A ver... como tener, están Los últimos de Villapiñas, que está dando su trabajo con el tema de la restauración. No es una faena tan sencilla, lleva su tiempo y, evidentemente, a veces la gente nos recrimina que tardamos, pero han de tener en cuenta que nosotros, por desgracia, no vivimos de esto y que, en medio, tenemos que estar haciendo otras faenas remuneradas para poder vivir. Ojalá pudiéramos dedicarnos, única y exclusivamente, a recuperar estos materiales perdidos.
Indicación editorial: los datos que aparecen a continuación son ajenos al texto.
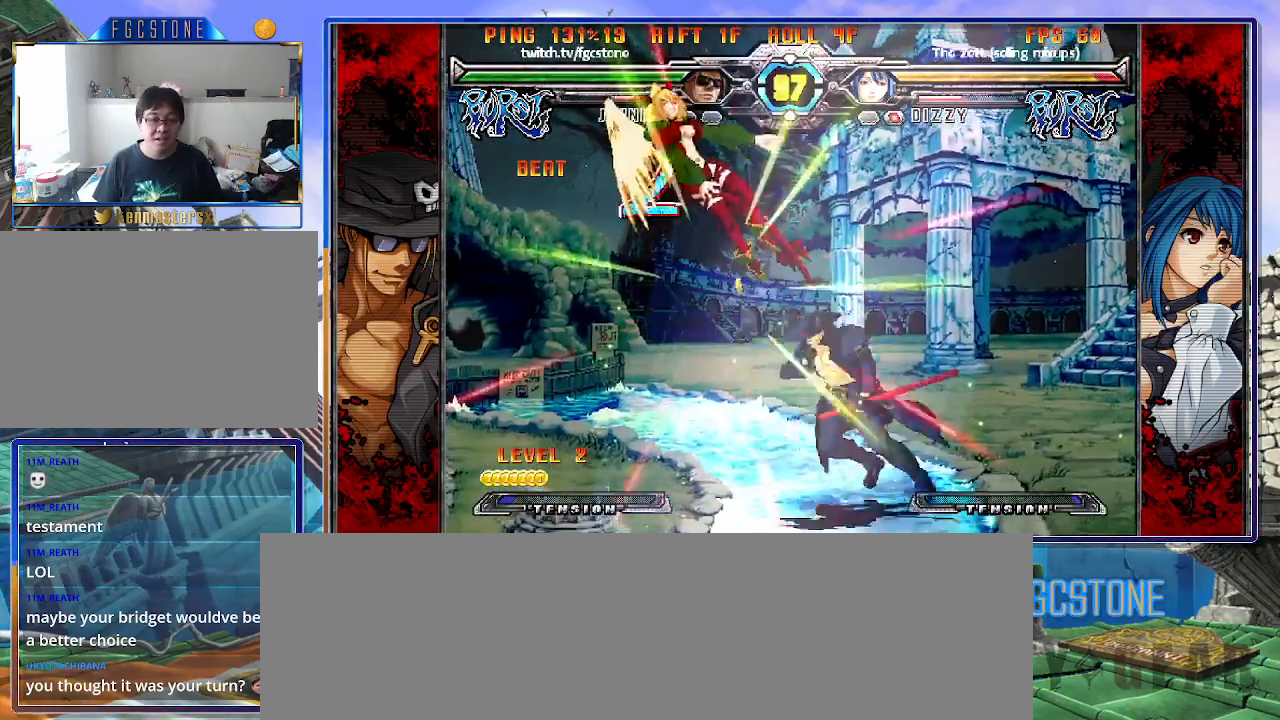
{"buttons": [], "left_stick": "center", "events": [[233, "K", "down"], [300, "K", "up"], [433, "left_stick", "center"]]}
Pero creo que a estas alturas todo el mundo ya sabe que, con lo que vende un cómic en este país, es prácticamente imposible para la mayoría vivir de esto... a menos que trabajes para fuera.

Hay un tercer álbum de Don Talarico que saldrá este año y que Jan acabó justamente este mes de febrero. Sale antes porque están todos los materiales y solo es el trabajo de maquetación.

Está el álbum de Lucas y Silvio que, como me pidió Jan, antes teníamos que sacar Los últimos de Villapiñas. Ahora, con DQomics, saldrá el Cab Halloloco, con las historias que salieron publicadas en su momento en Jauja y nuevas páginas. Aquí Jan se ha tomado el curro de volver a colorear de nuevo todas las páginas, para que no se viera variación entre las antiguas y las nuevas.

Y ahora que, esperemos, en breve volveremos a la normalidad, tenemos el recopilatorio de Días moscosos, la serie que dibujaba con guiones de Raúl Deamo en el Amaníaco. También hay otro libro que empezamos a preparar hará algo más de un año y que, con el confinamiento, todavía no hemos tenido tiempo de reunirnos y hablarlo. Eso ya lo contaré más adelante.





Deliciosos trabajos de Jan que pronto veran la luz

-Hace mucho se barajó la posibilidad de publicación de un tomo de Mirlowe y Violeta de Raf. ¿Aún está ahí la cosa? ¿Qué planes editoriales tienes?
No está aparcado, al contrario, con Jordi Canyissà no hace mucho que le dimos un repaso para ver qué materiales son los que faltan. Ahora te lo diría de memoria, pero creo recordar que si eran diecinueve álbumes, yo tengo escaneados quince de ellos. El resto habrá que recuperarlo de lo publicado y luego repasarlo todo e ir corrigiendo lo que veamos. Serán unas novecientas páginas.
Y aquí vuelvo a la respuesta de la pregunta anterior... son muchas, muchísimas horas las que hay que dedicarle y durante todo este tiempo uno ha de vivir, por lo que he de coger otros trabajos que me mantengan. Y el día sigue teniendo 24 horas y mis horarios son bastante alucinantes, por lo que no es de extrañar que a las dos o tres de la mañana esté contestando correos o que esté encerrado durante días, fines de semana incluídos, y que la gente no tenga noticias mías.


-¿Cuál será la próxima temática del número 57 de Amaníaco?
Pues el próximo Amaníaco será un especial publicidad. Ya estamos trabajando en ello, ya he hablado con algún que otro colaborador para darle posibles ideas a desarrollar y vamos tirando. Como siempre, saldrá para la segunda mitad del mes de julio.